Sihir, bizatihi bir harika dEğil, harika gibi gössterme tekniğidir. Bu yüzden sihirde hep bir şeyleri gizleme, yani ‘‘ikiyüzlülük’’ vardır. Bu haliyle sihir bizatihi şerdir.
Kuran ilimleriyle uğraşanlar, özellikle müfessirler sihrin muhtelif türlerinden bahsederler. Büyük müfessir Fahreddin er-Razi tefsirinde 8 türe dikkat çekmiştir:
1. Bir adı da Kildani büyüsü olan yıldızları kullanarak yapılan büyü. Bu tür büyü, Hz. İbrahim'in peygamber olarak gönderildiği Mezopotamya'da yaygındı.

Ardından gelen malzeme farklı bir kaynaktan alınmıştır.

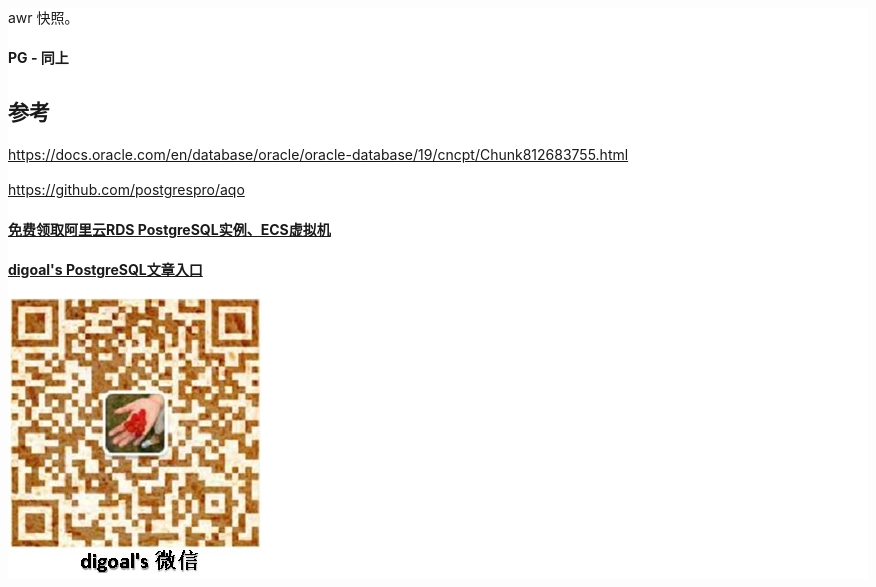awr 快照。  
  
#### PG - 同上  
  
## 参考  
https://docs.oracle.com/en/database/oracle/oracle-database/19/cncpt/Chunk812683755.html  
  
https://github.com/postgrespro/aqo  
  
  
  
    
  
#### [免费领取阿里云RDS PostgreSQL实例、ECS虚拟机](https://www.aliyun.com/database/postgresqlactivity "57258f76c37864c6e6d23383d05714ea")
  
  
#### [digoal's PostgreSQL文章入口](https://github.com/digoal/blog/blob/master/README.md "22709685feb7cab07d30f30387f0a9ae")
  
  
![digoal's weixin](../pic/digoal_weixin.jpg "f7ad92eeba24523fd47a6e1a0e691b59")
  
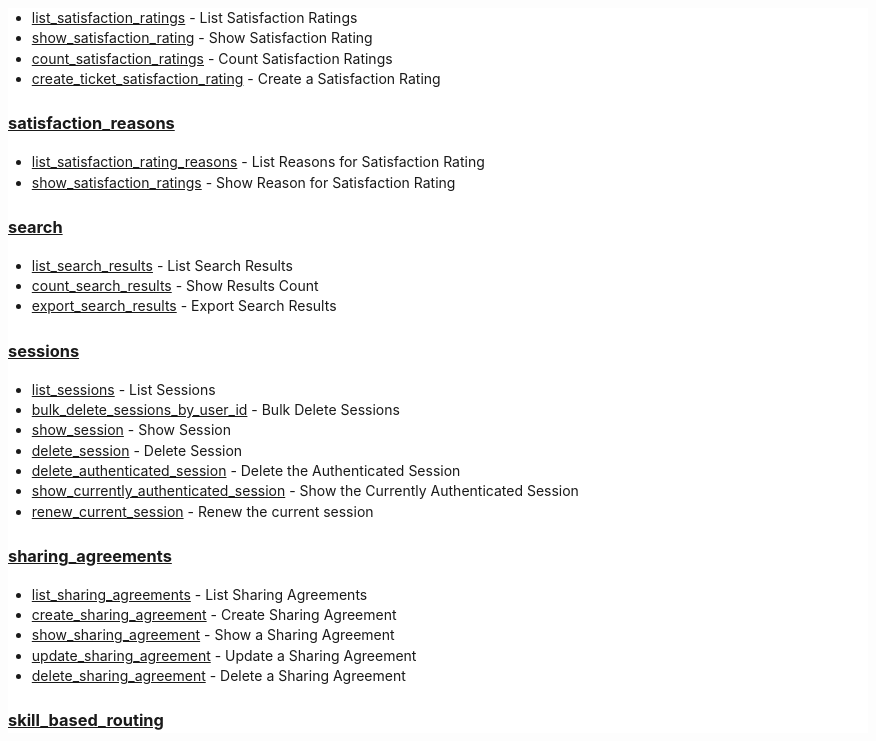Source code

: * [list_satisfaction_ratings](docs/sdks/satisfactionratings/README.md#list_satisfaction_ratings) - List Satisfaction Ratings
* [show_satisfaction_rating](docs/sdks/satisfactionratings/README.md#show_satisfaction_rating) - Show Satisfaction Rating
* [count_satisfaction_ratings](docs/sdks/satisfactionratings/README.md#count_satisfaction_ratings) - Count Satisfaction Ratings
* [create_ticket_satisfaction_rating](docs/sdks/satisfactionratings/README.md#create_ticket_satisfaction_rating) - Create a Satisfaction Rating

### [satisfaction_reasons](docs/sdks/satisfactionreasons/README.md)

* [list_satisfaction_rating_reasons](docs/sdks/satisfactionreasons/README.md#list_satisfaction_rating_reasons) - List Reasons for Satisfaction Rating
* [show_satisfaction_ratings](docs/sdks/satisfactionreasons/README.md#show_satisfaction_ratings) - Show Reason for Satisfaction Rating

### [search](docs/sdks/search/README.md)

* [list_search_results](docs/sdks/search/README.md#list_search_results) - List Search Results
* [count_search_results](docs/sdks/search/README.md#count_search_results) - Show Results Count
* [export_search_results](docs/sdks/search/README.md#export_search_results) - Export Search Results

### [sessions](docs/sdks/sessions/README.md)

* [list_sessions](docs/sdks/sessions/README.md#list_sessions) - List Sessions
* [bulk_delete_sessions_by_user_id](docs/sdks/sessions/README.md#bulk_delete_sessions_by_user_id) - Bulk Delete Sessions
* [show_session](docs/sdks/sessions/README.md#show_session) - Show Session
* [delete_session](docs/sdks/sessions/README.md#delete_session) - Delete Session
* [delete_authenticated_session](docs/sdks/sessions/README.md#delete_authenticated_session) - Delete the Authenticated Session
* [show_currently_authenticated_session](docs/sdks/sessions/README.md#show_currently_authenticated_session) - Show the Currently Authenticated Session
* [renew_current_session](docs/sdks/sessions/README.md#renew_current_session) - Renew the current session

### [sharing_agreements](docs/sdks/sharingagreements/README.md)

* [list_sharing_agreements](docs/sdks/sharingagreements/README.md#list_sharing_agreements) - List Sharing Agreements
* [create_sharing_agreement](docs/sdks/sharingagreements/README.md#create_sharing_agreement) - Create Sharing Agreement
* [show_sharing_agreement](docs/sdks/sharingagreements/README.md#show_sharing_agreement) - Show a Sharing Agreement
* [update_sharing_agreement](docs/sdks/sharingagreements/README.md#update_sharing_agreement) - Update a Sharing Agreement
* [delete_sharing_agreement](docs/sdks/sharingagreements/README.md#delete_sharing_agreement) - Delete a Sharing Agreement

### [skill_based_routing](docs/sdks/skillbasedrouting/README.md)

2. Vücudun bazı iç kuvvetlerini geliştirenlerin olağanüstü etkilerle ortaya koydukları büyüler.
3. Cinlerin kullanılmasıyla yapılan büyü.
4. Halüsinasyon yaratma, gözü aldatma şeklinde yapılan büyü.
5. Aletler kullanılarak yapılan, illüzyon sergileyen büyü.
6. Kimyasal maddeler kullanılarak yapılan büyü.
7. Sözde uyutarak, hipnotize ederek yapılan büyü.
8. İnsanlar arasında söz taşıyıp fitne çıkarmak suretiyle yapılan büyü.
İslam bilginlerinin büyü konusunda ittifak ettikleri noktalardan biri şudur: Büyüyü bilmek değil, yapmak günahtır. Sadece bilmek günah olamaz. Çünkü bilginin her türü makbuldür. Kötü olan, bilginin insan aleyhine kullanılmasıdır. Bazı bilginler daha da ileri giderek, büyüye ilişkin bilgilerin edinilmesini bir kifaye farz olarak görürler. Yani, Müslüman toplumda en azından bazı kişilerin büyü ilmini bilmeleri bir borçtur. Çünkü bu bilginin yokluğu, büyüye çarpılanların kurtarılmasını engeller ki bu da günahtır.
İkinci ittifak noktası da büyünün icrası kadar, büyüye bel bağlayıp ondan medet ummanın da günah olduğudur.
Hadiste: ‘‘Büyüyü tasdik eden, cennete giremez’’ deniyor. (Zehebi, 46).